Débat/ Conseil municipal/ Octobre 1996


M. Alain DESTREM, adjoint, président. - Nous allons passer maintenant aux projets de délibération relevant de la 2e Commission.
Nous commençons par le projet référencé D. 1514 relatif à la location-vente et maintenance d'une machine neuve de mise sous pli.
Madame BILLARD, vous avez la parole.
Mme Martine BILLARD. - Merci, Monsieur le Maire.
A propos de cette délibération, je trouve que nous sommes face à une contradiction.
Acquérir une machine à mettre sous pli pour gagner du temps et de l'argent parait au premier abord de bonne gestion.

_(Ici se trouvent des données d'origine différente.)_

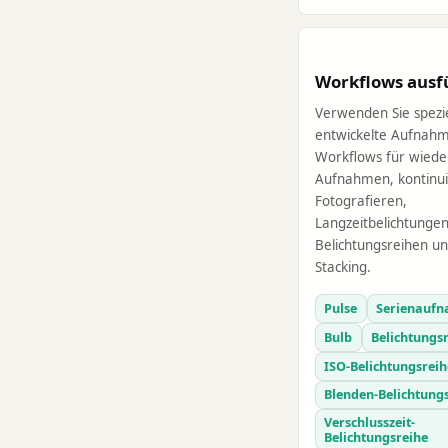
Workflows ausf
Verwenden Sie spezie
entwickelte Aufnahm
Workflows für wiede
Aufnahmen, kontinui
Fotografieren,
Langzeitbelichtungen
Belichtungsreihen un
Stacking.
Pulse
Serienauf
Bulb
Belichtungs
ISO-Belichtungsreih
Blenden-Belichtung
Verschlusszeit-
Belichtungsreihe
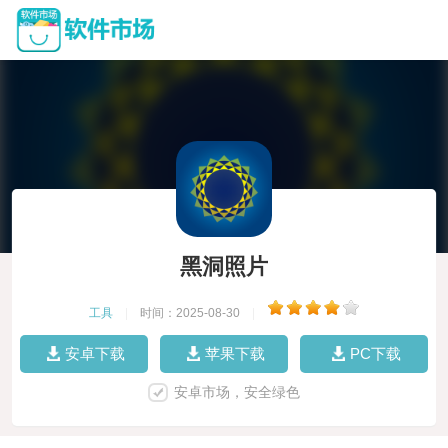
黑洞照片
工具
|
时间：2025-08-30
|
安卓下载
苹果下载
PC下载
安卓市场，安全绿色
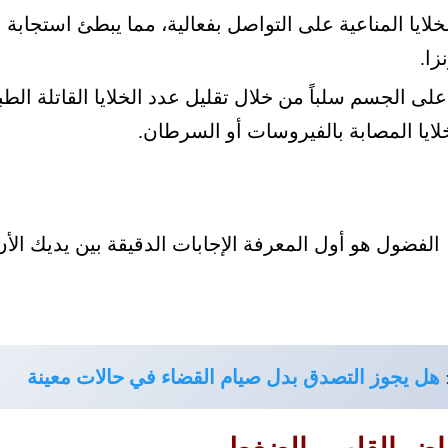
خلايا المناعية على التواصل بفعالية، مما يبطئ استجاب
زا.
 على الجسم سلباً من خلال تقليل عدد الخلايا القاتلة الطب
خلايا المصابة بالفيروسات أو السرطان.
هل يجوز التصدق بدل صيام القضاء في حالات معينة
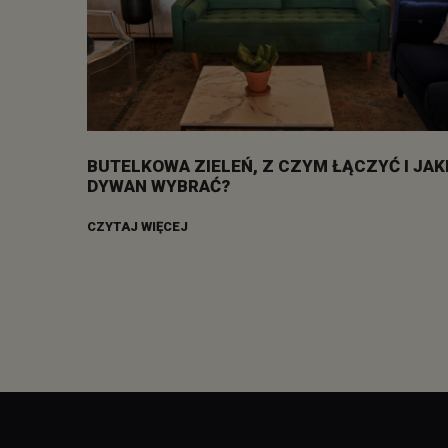
BUTELKOWA ZIELEŃ, Z CZYM ŁĄCZYĆ I JAK
DYWAN WYBRAĆ?
CZYTAJ WIĘCEJ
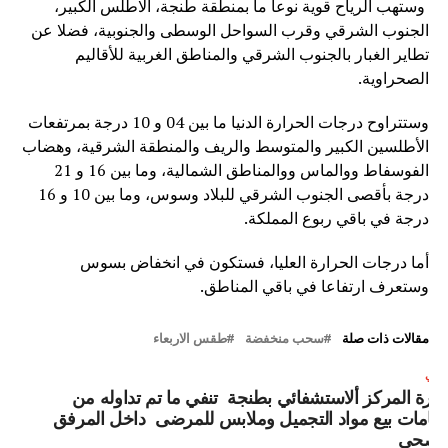
وستهب الرياح قوية نوعا ما بمنطقة طنجة، الاطلس الكبير،
الجنوب الشرقي وقرب السواحل الوسطى والجنوبية، فضلا عن
تطاير الغبار بالجنوب الشرقي والمناطق الغربية للأقاليم
الصحراوية.
وستتراوح درجات الحرارة الدنيا ما بين 04 و 10 درجة بمرتفعات
الأطلسين الكبير والمتوسط والريف والمنطقة الشرقية، وهضاب
الفوسفاط ووالماس ووالمناطق الشمالية، وما بين 16 و 21
درجة بأقصى الجنوب الشرقي للبلاد وسوس، وما بين 10 و 16
درجة في باقي ربوع المملكة.
أما درجات الحرارة العليا، فستكون في انخفاض بسوس
وستعرف ارتفاعا في باقي المناطق.
مقالات ذات صلة
سحب منخفضة
طقس الاربعاء
لتالي
دارة المركز ألاستشفائي بطنجة تنفي ما تم تداوله من
تهامات بيع مواد التجميل وملابس للمرضى داخل المرفق
لصحي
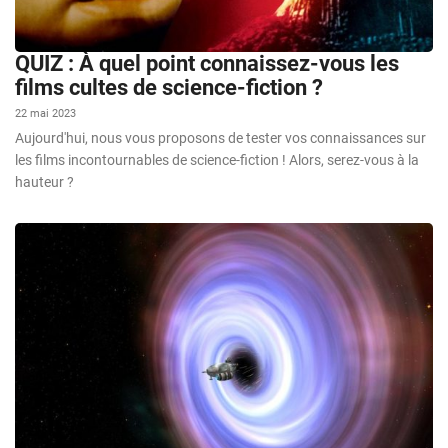
QUIZ : À quel point connaissez-vous les
films cultes de science-fiction ?
22 mai 2023
Aujourd'hui, nous vous proposons de tester vos connaissances sur
les films incontournables de science-fiction ! Alors, serez-vous à la
hauteur ?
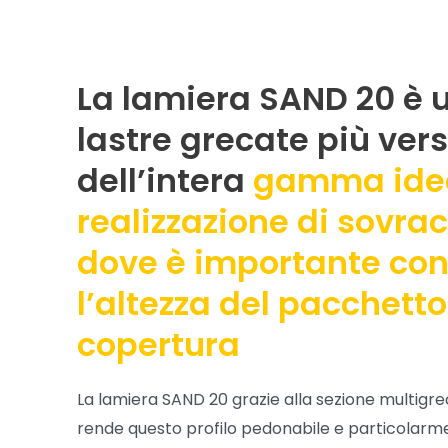
La lamiera SAND 20 è 
lastre grecate più vers
dell’intera
gamma idea
realizzazione di sovra
dove è importante co
l’altezza del pacchetto
copertura
La lamiera SAND 20 grazie alla sezione multigre
rende questo profilo pedonabile e particolarm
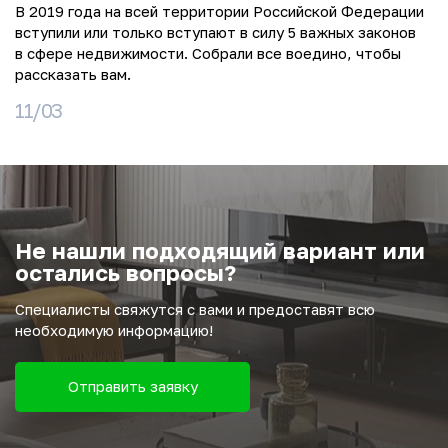
В 2019 года на всей территории Российской Федерации
вступили или только вступают в силу 5 важных законов
в сфере недвижимости. Собрали все воедино, чтобы
рассказать вам.
11/03
Не нашли подходящий вариант или
остались вопросы?
Специалисты свяжутся с вами и предоставят всю
необходимую информацию!
Отправить заявку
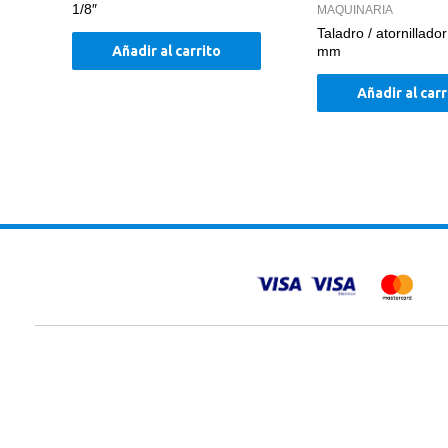
1/8″
MAQUINARIA
Taladro / atornillado
Añadir al carrito
mm
Añadir al carr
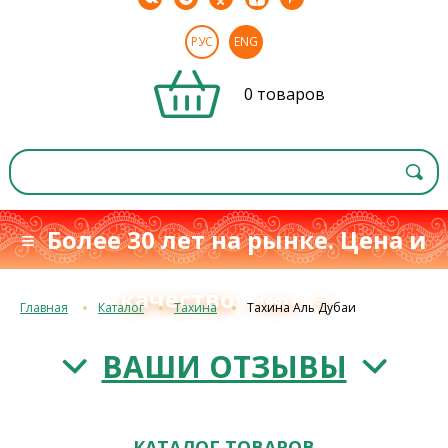
РУС
ENG
0 товаров
≡ Более 30 лет на рынке. Цена и
качество
≡
с 1993 г.
Главная
Каталог
Тахина
Тахина Аль Дубаи
ВАШИ ОТЗЫВЫ
КАТАЛОГ ТОВАРОВ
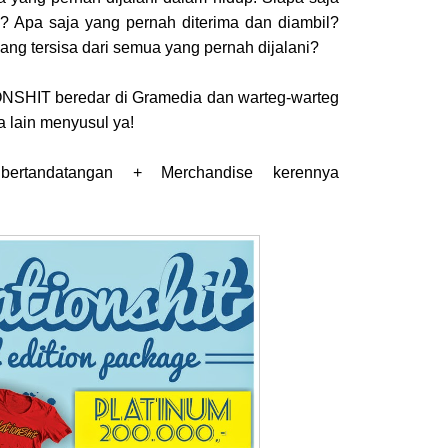
? Apa saja yang pernah diterima dan diambil?
ang tersisa dari semua yang pernah dijalani?
NSHIT beredar di Gramedia dan warteg-warteg
a lain menyusul ya!
ertandatangan + Merchandise kerennya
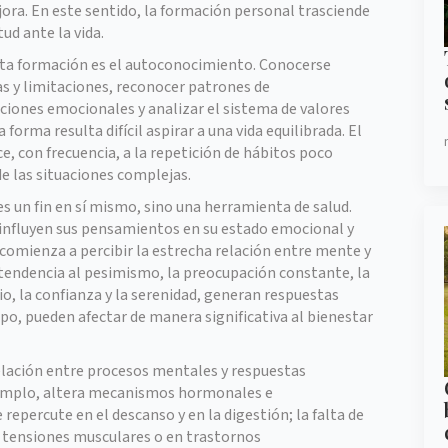
jora. En este sentido, la formación personal trasciende
ud ante la vida.
sta formación es el autoconocimiento. Conocerse
zas y limitaciones, reconocer patrones de
ones emocionales y analizar el sistema de valores
forma resulta difícil aspirar a una vida equilibrada. El
 con frecuencia, a la repetición de hábitos poco
de las situaciones complejas.
 un fin en sí mismo, sino una herramienta de salud.
fluyen sus pensamientos en su estado emocional y
omienza a percibir la estrecha relación entre mente y
tendencia al pesimismo, la preocupación constante, la
io, la confianza y la serenidad, generan respuestas
po, pueden afectar de manera significativa al bienestar
relación entre procesos mentales y respuestas
ejemplo, altera mecanismos hormonales e
repercute en el descanso y en la digestión; la falta de
 tensiones musculares o en trastornos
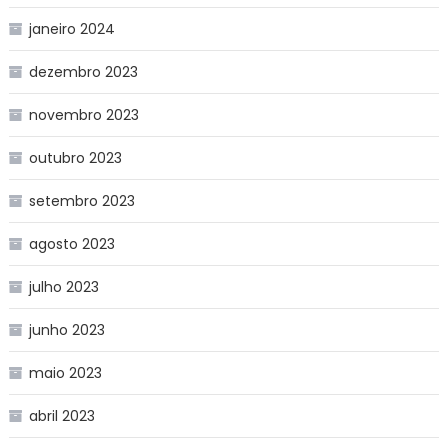
janeiro 2024
dezembro 2023
novembro 2023
outubro 2023
setembro 2023
agosto 2023
julho 2023
junho 2023
maio 2023
abril 2023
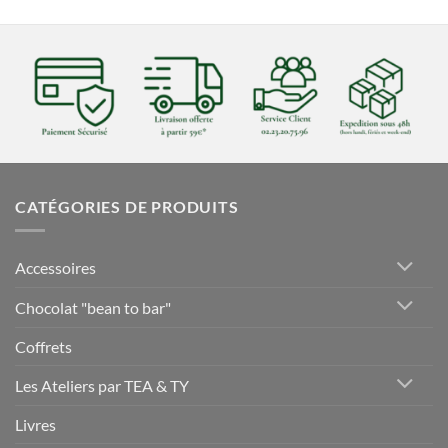
CATÉGORIES DE PRODUITS
Accessoires
Chocolat "bean to bar"
Coffrets
Les Ateliers par TEA & TY
Livres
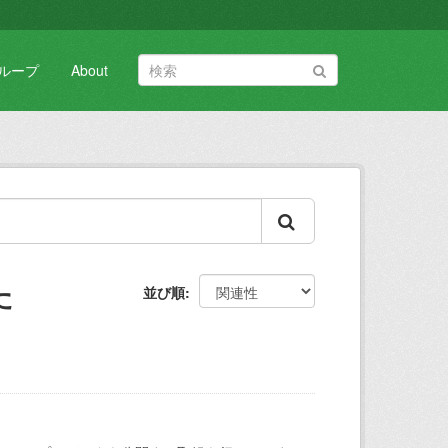
ループ
About
た
並び順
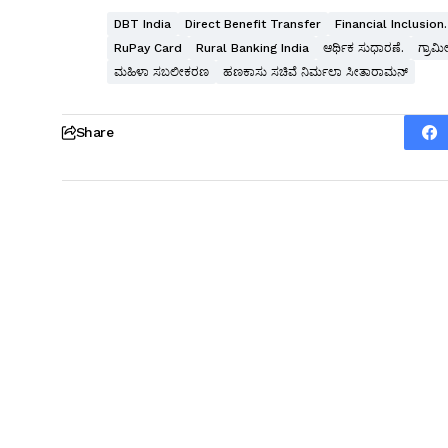
DBT India
Direct Benefit Transfer
Financial Inclusion.
RuPay Card
Rural Banking India
ಆರ್ಥಿಕ ಸುಧಾರಣೆ.
ಗ್ರಾಮೀ
ಮಹಿಳಾ ಸಬಲೀಕರಣ
ಹಣಕಾಸು ಸಚಿವೆ ನಿರ್ಮಲಾ ಸೀತಾರಾಮನ್
Share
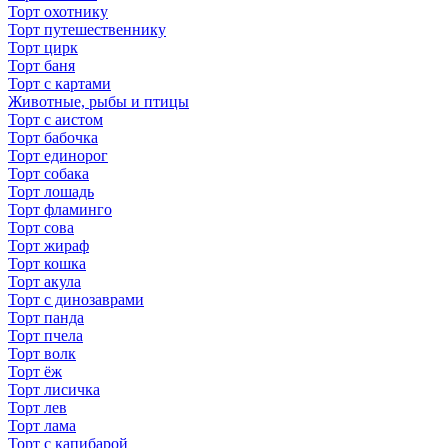
Торт охотнику
Торт путешественнику
Торт цирк
Торт баня
Торт с картами
Животные, рыбы и птицы
Торт с аистом
Торт бабочка
Торт единорог
Торт собака
Торт лошадь
Торт фламинго
Торт сова
Торт жираф
Торт кошка
Торт акула
Торт с динозаврами
Торт панда
Торт пчела
Торт волк
Торт ёж
Торт лисичка
Торт лев
Торт лама
Торт с капибарой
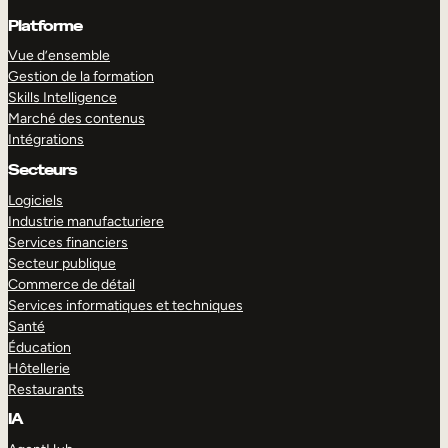
Platforme
Vue d’ensemble
Gestion de la formation
Skills Intelligence
Marché des contenus
Intégrations
Secteurs
Logiciels
Industrie manufacturiere
Services financiers
Secteur publique
Commerce de détail
Services informatiques et techniques
Santé
Éducation
Hôtellerie
Restaurants
IA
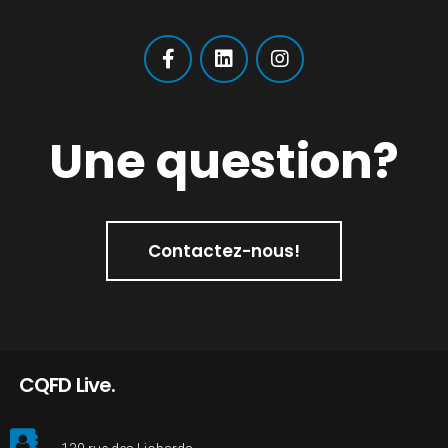
Une question?
Contactez-nous!
CQFD Live.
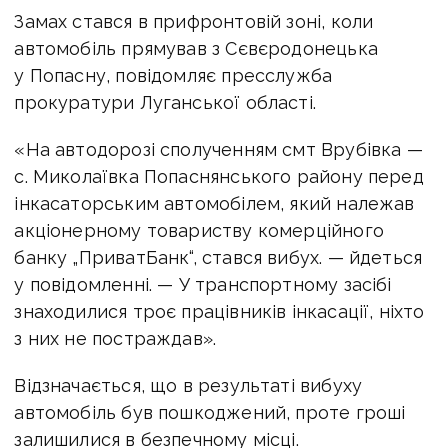
Замах стався в прифронтовій зоні, коли
автомобіль прямував з Сєвєродонецька
у Попасну, повідомляє пресслужба
прокуратури Луганської області.
«На автодорозі сполученням смт Врубівка —
с. Миколаївка Попаснянського району перед
інкасаторським автомобілем, який належав
акціонерному товариству комерційного
банку „ПриватБанк“, стався вибух. — йдеться
у повідомленні. — У транспортному засібі
знаходилися троє працівників інкасації, ніхто
з них не постраждав».
Відзначається, що в результаті вибуху
автомобіль був пошкоджений, проте гроші
залишилися в безпечному місці.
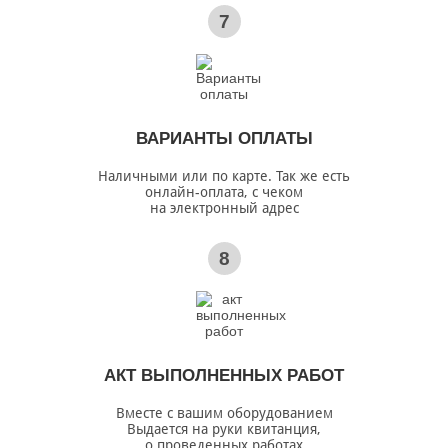
7
ВАРИАНТЫ ОПЛАТЫ
Наличными или по карте. Так же есть
онлайн-оплата, с чеком
на электронный адрес
8
АКТ ВЫПОЛНЕННЫХ РАБОТ
Вместе с вашим оборудованием
Выдается на руки квитанция,
о проведенных работах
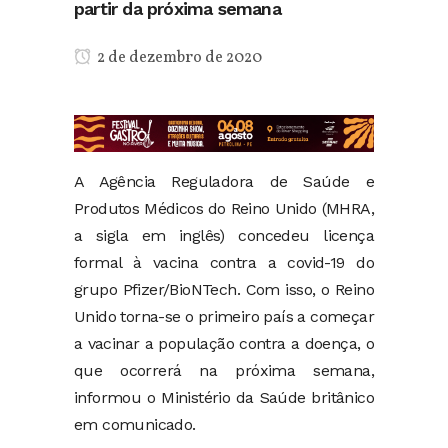
partir da próxima semana
2 de dezembro de 2020
A Agência Reguladora de Saúde e
Produtos Médicos do Reino Unido (MHRA,
a sigla em inglês) concedeu licença
formal à vacina contra a covid-19 do
grupo Pfizer/BioNTech. Com isso, o Reino
Unido torna-se o primeiro país a começar
a vacinar a população contra a doença, o
que ocorrerá na próxima semana,
informou o Ministério da Saúde britânico
em comunicado.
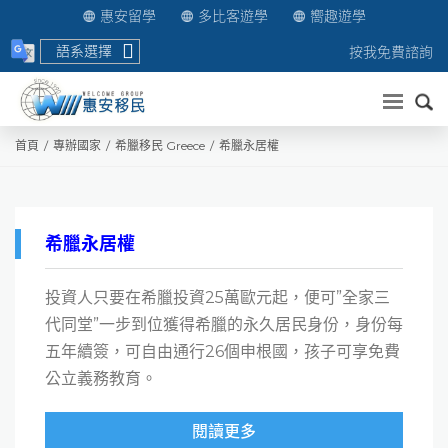
惠安留學
多比客遊學
嚮趣遊學
語系選擇
按我免費諮詢
送出
首頁
專辦國家
希臘移民 Greece
希臘永居權
希臘永居權
投資人只要在希臘投資25萬歐元起，便可”全家三
代同堂”一步到位獲得希臘的永久居民身份，身份每
五年續簽，可自由通行26個申根國，孩子可享免費
公立義務教育。
閱讀更多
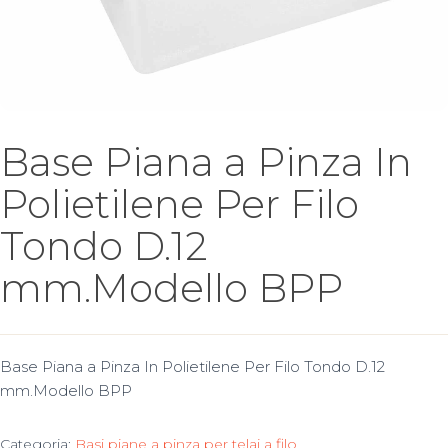
Base Piana a Pinza In
Polietilene Per Filo
Tondo D.12
mm.Modello BPP
Base Piana a Pinza In Polietilene Per Filo Tondo D.12
mm.Modello BPP
Categoria:
Basi piane a pinza per telai a filo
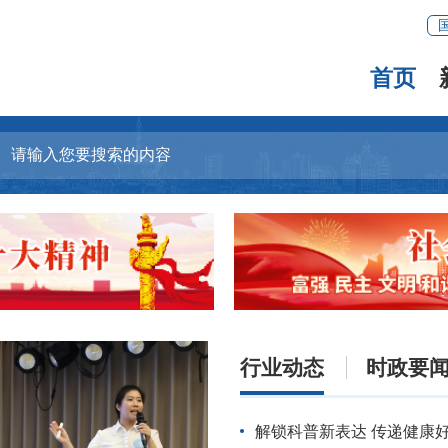
首页
行业动态
时政要
解锁科普新表达 传递健康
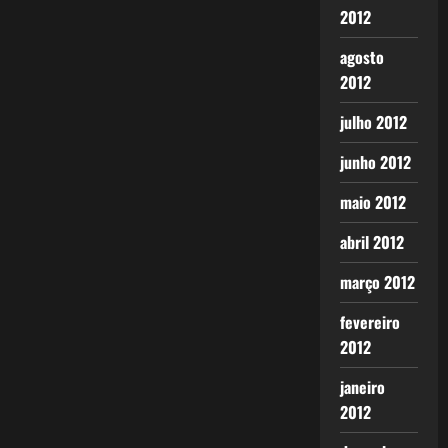
2012
agosto
2012
julho 2012
junho 2012
maio 2012
abril 2012
março 2012
fevereiro
2012
janeiro
2012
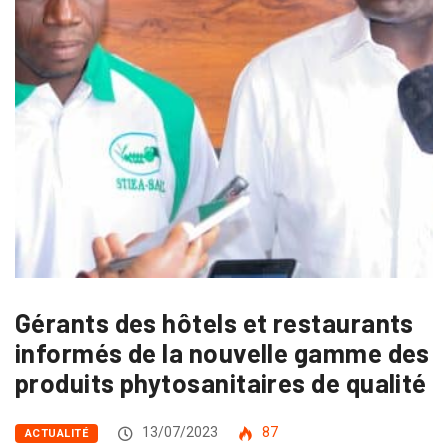
Gérants des hôtels et restaurants
informés de la nouvelle gamme des
produits phytosanitaires de qualité
13/07/2023
87
ACTUALITÉ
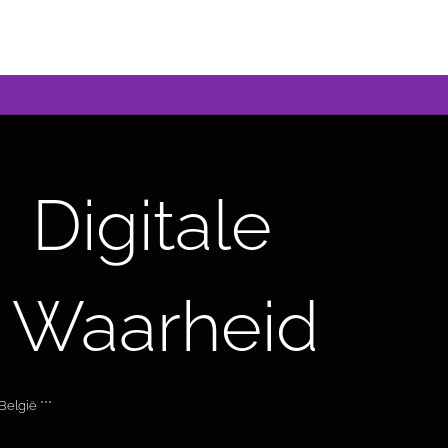
Digitale
 Waarheid
elgië ***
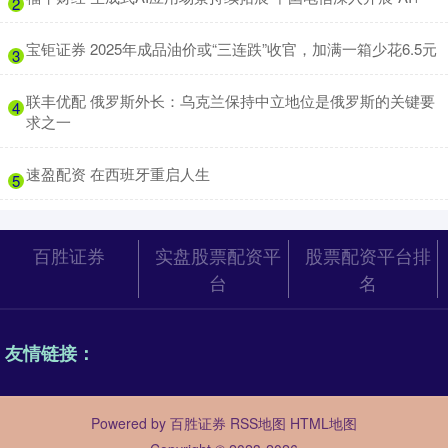
2
​宝钜证券 2025年成品油价或“三连跌”收官，加满一箱少花6.5元
3
​联丰优配 俄罗斯外长：乌克兰保持中立地位是俄罗斯的关键要
4
求之一
​速盈配资 在西班牙重启人生
5
百胜证券
实盘股票配资平
股票配资平台排
台
名
友情链接：
Powered by
百胜证券
RSS地图
HTML地图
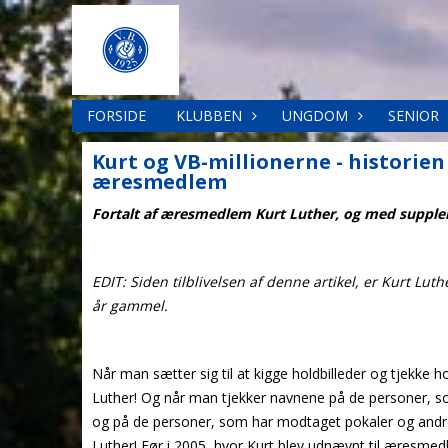
FORSIDE
KLUBBEN
UNGDOM
SENIOR
Kurt og VB-millionerne - historie
æresmedlem
Fortalt af æresmedlem Kurt Luther, og med supple
EDIT: Siden tilblivelsen af denne artikel, er Kurt Lut
år gammel.
Når man sætter sig til at kigge holdbilleder og tjekke 
Luther! Og når man tjekker navnene på de personer, s
og på de personer, som har modtaget pokaler og andre
Luther! Før i 2005, hvor Kurt blev udnævnt til æresmed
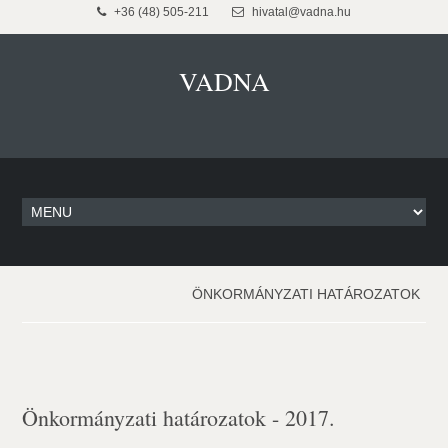
+36 (48) 505-211
hivatal@vadna.hu
VADNA
ÖNKORMÁNYZATI HATÁROZATOK
Önkormányzati határozatok - 2017.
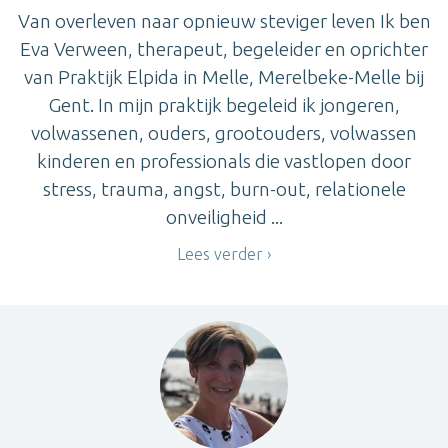
Van overleven naar opnieuw steviger leven Ik ben
Eva Verween, therapeut, begeleider en oprichter
van Praktijk Elpida in Melle, Merelbeke-Melle bij
Gent. In mijn praktijk begeleid ik jongeren,
volwassenen, ouders, grootouders, volwassen
kinderen en professionals die vastlopen door
stress, trauma, angst, burn-out, relationele
onveiligheid ...
Lees verder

Aujourd'hui, ces tâches sont effectuées par des vacataires, comme l'explique l'exposé des motifs, donc du personnel à statut précaire et pas très bien payé.
Mais si cette décision est regardée d'un point de vue plus global, que voit-on ?
L'automatisation des emplois mettant en danger la santé des travailleurs est indispensable. Mais aujourd'hui, dans notre société, tous les emplois demandant une faible qualification sont automatisés peu à peu. En conséquence, les personnes à faible qualification ont de plus en plus de mal à trouver un emploi et restent sur le bord du chemin à regarder passer les avancées technologiques sans en être partie prenante.
Il est d'ailleurs possible de réduire les mises sous pli régulières de feuilles de paye et de lettres aux emprunteurs des bibliothèques en utilisant un système qui est le système de liasse, qui ne nécessite pas de mise sous pli et qui nécessite simplement un découpage.
Alors, qu'est-il préférable ? Offrir des possibilités d'emploi à ces personnes de peu de qualification ou réduire certaines dépenses de la Ville d'un côté en sachant que, de l'autre côté, on risque d'augmenter les dépenses d'aide sociale du Département ?
M. Alain DESTREM, adjoint, président. - Je vous remercie.
Monsieur AURELLI, vous avez la parole.
M. Paul AURELLI, adjoint, au nom de la 2e Commission. - Monsieur le Maire, je vais apporter des précisions pour notre collègue, Mme BILLARD.
Je précise qu'il s'agit de vacataires vraiment très occasionnels, quand il faut procéder au renouvellement des cartes électorales pour les élections politiques, tous les trois ans, ou tous les cinq ans pour les élections prud'homales.
Les processus d'automatisation, bien qu'ils entraînent parfois, et à court terme, des diminutions de personnel, en l'occurrence il s'agit de vacations à titre très occasionnel, sont bénéfiques à moyen terme compte tenu de l'échelle d'économies. Et enfin, je voudrais rappeler que les économies générées par cette machine sur le budget municipal peuvent être évaluées à 700.000 F, qui pourront être utilisées à des actions plus spécifiques de la Ville que le paiement de quelques vacataires pour des tâches très répétitives de mise sous enveloppes...
M. Alain DESTREM, adjoint, président. - Je vous remercie.
Je mets aux voix, à main levée, le projet de délibération D. 1514,
Qui est pour ?
Contre ?
Abstentions ?
Le projet de délibération est adopté à la majorité, le groupe socialiste et apparentés s'étant abstenu, Mmes SILHOUETTE, BILLARD, SCHERER et M. BLET ayant voté contre. (1996, D. 1514).